In general, deep learning requires a significant amount of annotated data to achieve high performance. Although augmentation methods can improve the model performance on smaller datasets, models still benefit greatly from having more manually annotated data. However, obtaining a sufficient amount of annotated data can be challenging for rare diseases, which can cause an imbalance in the dataset. As a result, trained models may be biased towards predicting more prevalent diseases. This is the case for AK, which does not have enough samples in IVCM image databases. In this study, we present an almost balanced, high-definition dataset that includes 1391 images of AK. To the best of our knowledge, this is the first time that AK has been included in a diagnostic system using IVCM images.

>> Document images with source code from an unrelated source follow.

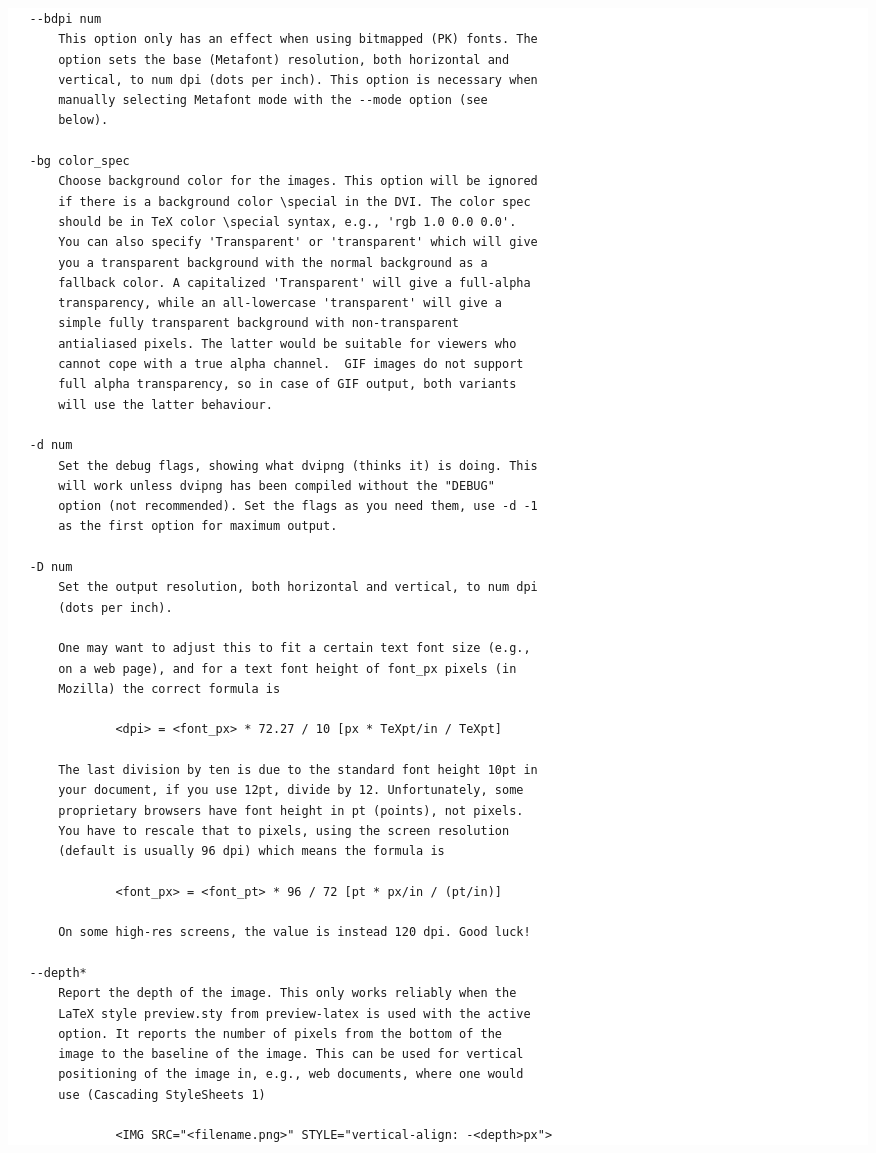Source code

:        --bdpi num
           This option only has an effect when using bitmapped (PK) fonts. The
           option sets the base (Metafont) resolution, both horizontal and
           vertical, to num dpi (dots per inch). This option is necessary when
           manually selecting Metafont mode with the --mode option (see
           below).

       -bg color_spec
           Choose background color for the images. This option will be ignored
           if there is a background color \special in the DVI. The color spec
           should be in TeX color \special syntax, e.g., 'rgb 1.0 0.0 0.0'.
           You can also specify 'Transparent' or 'transparent' which will give
           you a transparent background with the normal background as a
           fallback color. A capitalized 'Transparent' will give a full-alpha
           transparency, while an all-lowercase 'transparent' will give a
           simple fully transparent background with non-transparent
           antialiased pixels. The latter would be suitable for viewers who
           cannot cope with a true alpha channel.  GIF images do not support
           full alpha transparency, so in case of GIF output, both variants
           will use the latter behaviour.

       -d num
           Set the debug flags, showing what dvipng (thinks it) is doing. This
           will work unless dvipng has been compiled without the "DEBUG"
           option (not recommended). Set the flags as you need them, use -d -1
           as the first option for maximum output.

       -D num
           Set the output resolution, both horizontal and vertical, to num dpi
           (dots per inch).

           One may want to adjust this to fit a certain text font size (e.g.,
           on a web page), and for a text font height of font_px pixels (in
           Mozilla) the correct formula is

                   <dpi> = <font_px> * 72.27 / 10 [px * TeXpt/in / TeXpt]

           The last division by ten is due to the standard font height 10pt in
           your document, if you use 12pt, divide by 12. Unfortunately, some
           proprietary browsers have font height in pt (points), not pixels.
           You have to rescale that to pixels, using the screen resolution
           (default is usually 96 dpi) which means the formula is

                   <font_px> = <font_pt> * 96 / 72 [pt * px/in / (pt/in)]

           On some high-res screens, the value is instead 120 dpi. Good luck!

       --depth*
           Report the depth of the image. This only works reliably when the
           LaTeX style preview.sty from preview-latex is used with the active
           option. It reports the number of pixels from the bottom of the
           image to the baseline of the image. This can be used for vertical
           positioning of the image in, e.g., web documents, where one would
           use (Cascading StyleSheets 1)

                   <IMG SRC="<filename.png>" STYLE="vertical-align: -<depth>px">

While our study has a large dataset, it only includes distinct images selected by specialists, which may not fully represent the spectrum of infections encountered in real-world clinical settings. Additionally, poor image quality may pose a challenge for accurate AI-assisted diagnosis, particularly for classifying healthy images. In future studies, we suggest the development of a preliminary DL model to exclude unfocused, poor-quality, or blank images commonly captured by IVCM technology. This model could assist in the diagnosis of clear images showing cellular structures and potentially improve the overall accuracy and speed of diagnosis.

Upon examining the misdiagnosed images, we found that the model may be influenced by hypo-reflectivity caused by interstitial edema and/or exudation, leading to the model overlooking inflammatory cells or pathogens. Additionally, hyper-reflective superficial epithelial cells can be misclassified as acanthamoeba cysts, and dendritic cells in the sub-basal layer of the epithelium, which are a hallmark of infectious keratitis such as AK37, may be mistaken for fungal filaments. However, such misdiagnoses are infrequent and can occur even among expert eye-care practitioners in clinical setting.

In conclusion, while the 96.93% accuracy of our proposed model may not be sufficient as a standalone diagnostic tool, it can still serve as a valuable reference for eye-care practitioners to make quicker and more confident diagnoses by leveraging the model’s predictions and saliency maps that highlight the probable infectious areas in the IVCM images. Moreover, this DL model could be integrated into the confocal scans software in a user-friendly fashion. We believe that future studies using larger IVCM datasets of more diverse infections from various institutions can further enhance model’s performance. To facilitate this effort, we have made the IVCM-Keratitis dataset openly available for future research. With more training data and more advanced techniques, models may still be able to improve further.